Connecting via 127.0.0.1
When connecting via 127.0.0.1
, the master node will also see the peer's IP as 127.0.0.1
and will be logged as such.
When other peers that do not connect to the master via loopback attempt to connect, they would obtain return information
referencing 127.0.0.1
- attempting to p2p connect to themselves.
For this reason, the master disallows connections of non-loopback peers when at least one peer has connected via loopback.
It is recommended to always connect via the public IP of the master node to avoid this issue.
Deterministic Advancement of Shared State
PCCL expects application developers to deterministically advance the shared state from collective communication results such that the shared state content
of all peers is bitwise identical.
If the user intends to break this contract, they must set the allow_content_inequality
flag to true
in the shared state
or alternatively tolerate periodic retransmissions of the shared state.

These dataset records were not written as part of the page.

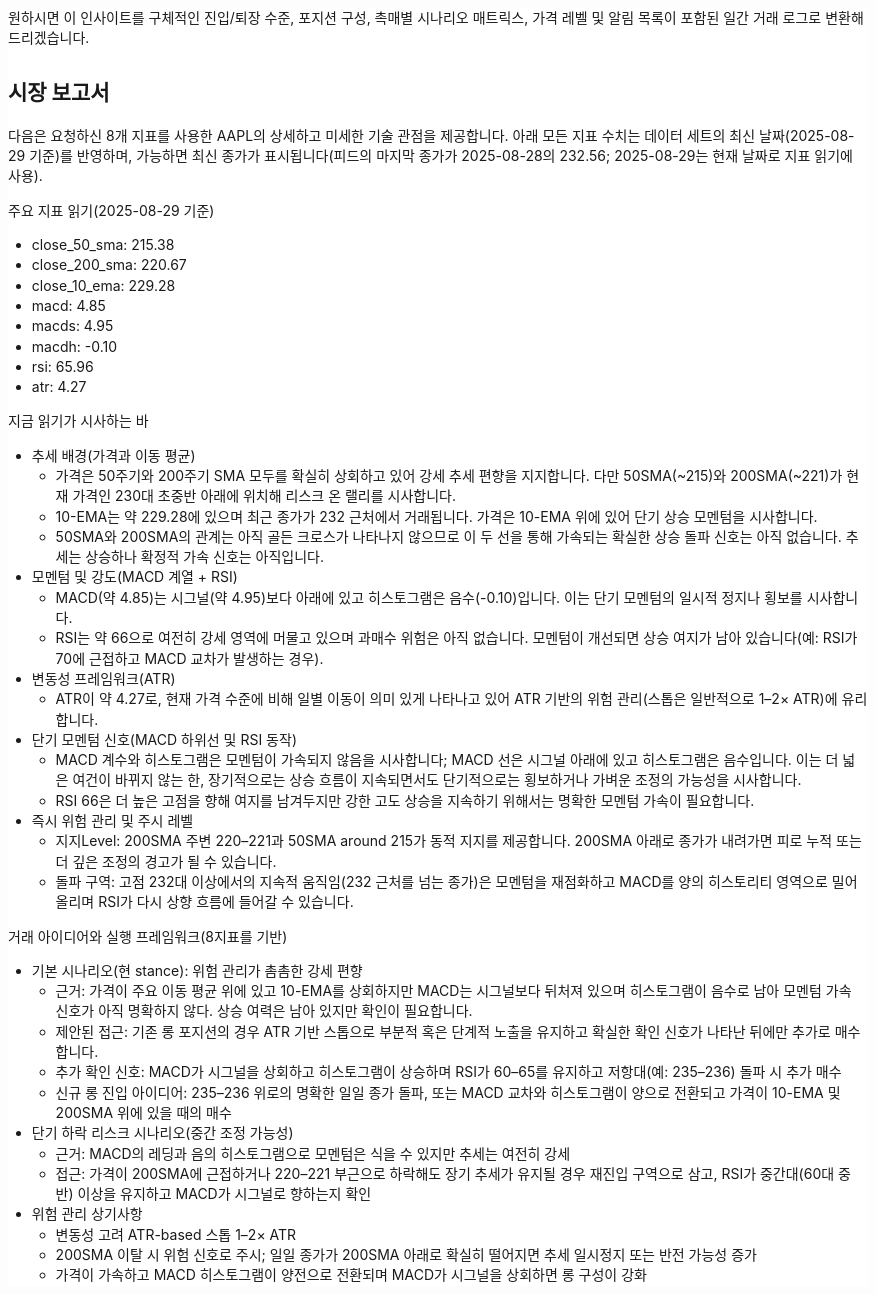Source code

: 원하시면 이 인사이트를 구체적인 진입/퇴장 수준, 포지션 구성, 촉매별 시나리오 매트릭스, 가격 레벨 및 알림 목록이 포함된 일간 거래 로그로 변환해 드리겠습니다.

## 시장 보고서

다음은 요청하신 8개 지표를 사용한 AAPL의 상세하고 미세한 기술 관점을 제공합니다. 아래 모든 지표 수치는 데이터 세트의 최신 날짜(2025-08-29 기준)를 반영하며, 가능하면 최신 종가가 표시됩니다(피드의 마지막 종가가 2025-08-28의 232.56; 2025-08-29는 현재 날짜로 지표 읽기에 사용).

주요 지표 읽기(2025-08-29 기준)
- close_50_sma: 215.38
- close_200_sma: 220.67
- close_10_ema: 229.28
- macd: 4.85
- macds: 4.95
- macdh: -0.10
- rsi: 65.96
- atr: 4.27

지금 읽기가 시사하는 바
- 추세 배경(가격과 이동 평균)
  - 가격은 50주기와 200주기 SMA 모두를 확실히 상회하고 있어 강세 추세 편향을 지지합니다. 다만 50SMA(~215)와 200SMA(~221)가 현재 가격인 230대 초중반 아래에 위치해 리스크 온 랠리를 시사합니다.
  - 10-EMA는 약 229.28에 있으며 최근 종가가 232 근처에서 거래됩니다. 가격은 10-EMA 위에 있어 단기 상승 모멘텀을 시사합니다.
  - 50SMA와 200SMA의 관계는 아직 골든 크로스가 나타나지 않으므로 이 두 선을 통해 가속되는 확실한 상승 돌파 신호는 아직 없습니다. 추세는 상승하나 확정적 가속 신호는 아직입니다.
- 모멘텀 및 강도(MACD 계열 + RSI)
  - MACD(약 4.85)는 시그널(약 4.95)보다 아래에 있고 히스토그램은 음수(-0.10)입니다. 이는 단기 모멘텀의 일시적 정지나 횡보를 시사합니다.
  - RSI는 약 66으로 여전히 강세 영역에 머물고 있으며 과매수 위험은 아직 없습니다. 모멘텀이 개선되면 상승 여지가 남아 있습니다(예: RSI가 70에 근접하고 MACD 교차가 발생하는 경우).
- 변동성 프레임워크(ATR)
  - ATR이 약 4.27로, 현재 가격 수준에 비해 일별 이동이 의미 있게 나타나고 있어 ATR 기반의 위험 관리(스톱은 일반적으로 1–2× ATR)에 유리합니다.
- 단기 모멘텀 신호(MACD 하위선 및 RSI 동작)
  - MACD 계수와 히스토그램은 모멘텀이 가속되지 않음을 시사합니다; MACD 선은 시그널 아래에 있고 히스토그램은 음수입니다. 이는 더 넓은 여건이 바뀌지 않는 한, 장기적으로는 상승 흐름이 지속되면서도 단기적으로는 횡보하거나 가벼운 조정의 가능성을 시사합니다.
  - RSI 66은 더 높은 고점을 향해 여지를 남겨두지만 강한 고도 상승을 지속하기 위해서는 명확한 모멘텀 가속이 필요합니다.
- 즉시 위험 관리 및 주시 레벨
  - 지지Level: 200SMA 주변 220–221과 50SMA around 215가 동적 지지를 제공합니다. 200SMA 아래로 종가가 내려가면 피로 누적 또는 더 깊은 조정의 경고가 될 수 있습니다.
  - 돌파 구역: 고점 232대 이상에서의 지속적 움직임(232 근처를 넘는 종가)은 모멘텀을 재점화하고 MACD를 양의 히스토리티 영역으로 밀어 올리며 RSI가 다시 상향 흐름에 들어갈 수 있습니다.

거래 아이디어와 실행 프레임워크(8지표를 기반)
- 기본 시나리오(현 stance): 위험 관리가 촘촘한 강세 편향
  - 근거: 가격이 주요 이동 평균 위에 있고 10-EMA를 상회하지만 MACD는 시그널보다 뒤처져 있으며 히스토그램이 음수로 남아 모멘텀 가속 신호가 아직 명확하지 않다. 상승 여력은 남아 있지만 확인이 필요합니다.
  - 제안된 접근: 기존 롱 포지션의 경우 ATR 기반 스톱으로 부분적 혹은 단계적 노출을 유지하고 확실한 확인 신호가 나타난 뒤에만 추가로 매수합니다.
  - 추가 확인 신호: MACD가 시그널을 상회하고 히스토그램이 상승하며 RSI가 60–65를 유지하고 저항대(예: 235–236) 돌파 시 추가 매수
  - 신규 롱 진입 아이디어: 235–236 위로의 명확한 일일 종가 돌파, 또는 MACD 교차와 히스토그램이 양으로 전환되고 가격이 10-EMA 및 200SMA 위에 있을 때의 매수
- 단기 하락 리스크 시나리오(중간 조정 가능성)
  - 근거: MACD의 레딩과 음의 히스토그램으로 모멘텀은 식을 수 있지만 추세는 여전히 강세
  - 접근: 가격이 200SMA에 근접하거나 220–221 부근으로 하락해도 장기 추세가 유지될 경우 재진입 구역으로 삼고, RSI가 중간대(60대 중반) 이상을 유지하고 MACD가 시그널로 향하는지 확인
- 위험 관리 상기사항
  - 변동성 고려 ATR-based 스톱 1–2× ATR
  - 200SMA 이탈 시 위험 신호로 주시; 일일 종가가 200SMA 아래로 확실히 떨어지면 추세 일시정지 또는 반전 가능성 증가
  - 가격이 가속하고 MACD 히스토그램이 양전으로 전환되며 MACD가 시그널을 상회하면 롱 구성이 강화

PCCL will support distance-aware hashing of the shared state in future versions such that retransmissions
are more infrequent instead of for all intents and purposes occurring every single step when allow_content_inequality
remains false
.
When using the allow_content_inequality
flag, the user is solely responsible for ensuring that peer drift does not occur practically
and that all shared state tensors are "logically identical" such that obtaining any version on join is tolerable.
We recommend spending the extra effort to polish the application logic to ensure that shared state advancement is deterministic
and to rule out peer drift categorically.
This can be accomplished with most modern optimizers - which are merely elementwise operations, where no GPU-indeterminism can appear. Regardless of whether the shared state is placed on the GPU or CPU, it is easy to accidentally lose this property through:
- Not referencing all optimizer state including momentum buffers in the shared state
- Creating new tensor instances instead of using in-place operations (like
.copy_()
) (which may even segfault when using CPU, or worse on GPU)
It is also crucial that any approximations used in the optimizer are not only deterministic but are implemented identically on all peers. This can lead to issues where when peers utilize different architectures, the shared state will diverge and unnecessary retransmissions will be encountered.
PCCL does allow the shared state to be placed on different device types (CPU/GPU) on different peers.
E.g. the behavior of __nv_expf
is not going to be replicated exactly by the CPU implementation of expf
and vice versa, which will lead to divergence.
We recommend that when the user intends to allow for peers with different GPU & CPU architectures to join that they implement their own easily replicable approximations for the shared state advancement.